A loss function measuring average squared differences between predicted and actual values.
Mean Squared Error (MSE) is one of the most widely used loss functions and evaluation metrics in machine learning, quantifying how well a model's predictions align with observed data. It is computed by taking the difference between each predicted value and its corresponding ground truth, squaring those differences, and averaging them across all samples. The squaring operation serves two purposes: it ensures all error terms are non-negative, and it disproportionately penalizes large deviations, making MSE especially sensitive to outliers and significant prediction mistakes.
In practice, MSE plays a central role in training regression models. During optimization, algorithms such as gradient descent minimize MSE by iteratively adjusting model parameters in the direction that reduces the average squared error. Because MSE is differentiable everywhere, it integrates cleanly into backpropagation pipelines, making it a natural fit for neural networks tackling regression tasks. Its mathematical properties — convexity for linear models and smooth gradients — make convergence well-behaved in many settings.
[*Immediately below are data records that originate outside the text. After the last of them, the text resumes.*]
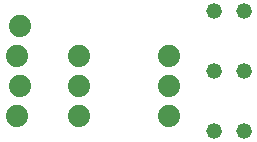
<source format=gbr>
G04 EAGLE Gerber RS-274X export*
G75*
%MOMM*%
%FSLAX34Y34*%
%LPD*%
%INBottom Copper*%
%IPPOS*%
%AMOC8*
5,1,8,0,0,1.08239X$1,22.5*%
G01*
%ADD10C,1.320800*%
%ADD11C,1.879600*%


D10*
X203200Y152400D03*
X228600Y152400D03*
X203200Y101600D03*
X228600Y101600D03*
X203200Y50800D03*
X228600Y50800D03*
D11*
X36830Y63500D03*
X39370Y88900D03*
X36830Y114300D03*
X39370Y139700D03*
X88900Y114300D03*
X165100Y114300D03*
X88900Y88900D03*
X165100Y88900D03*
X88900Y63500D03*
X165100Y63500D03*
M02*

</source>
The choice of MSE carries meaningful implications for model behavior. Because errors are squared, a single large outlier can dominate the loss signal and pull parameter updates disproportionately toward correcting that one example. This sensitivity is a double-edged sword: it encourages precision in high-stakes predictions but can destabilize training when data contains noise or label errors. Alternatives like Mean Absolute Error (MAE) or Huber loss are often preferred when robustness to outliers is a priority, while MSE remains the default when large errors are genuinely more costly than small ones.
Beyond training, MSE is a standard benchmark metric for comparing model performance on held-out test sets, often reported alongside its square root — Root Mean Squared Error (RMSE) — which restores the error to the original units of the target variable and is more interpretable in applied contexts. From linear regression to deep learning, MSE remains a foundational tool that connects statistical estimation theory to modern machine learning practice.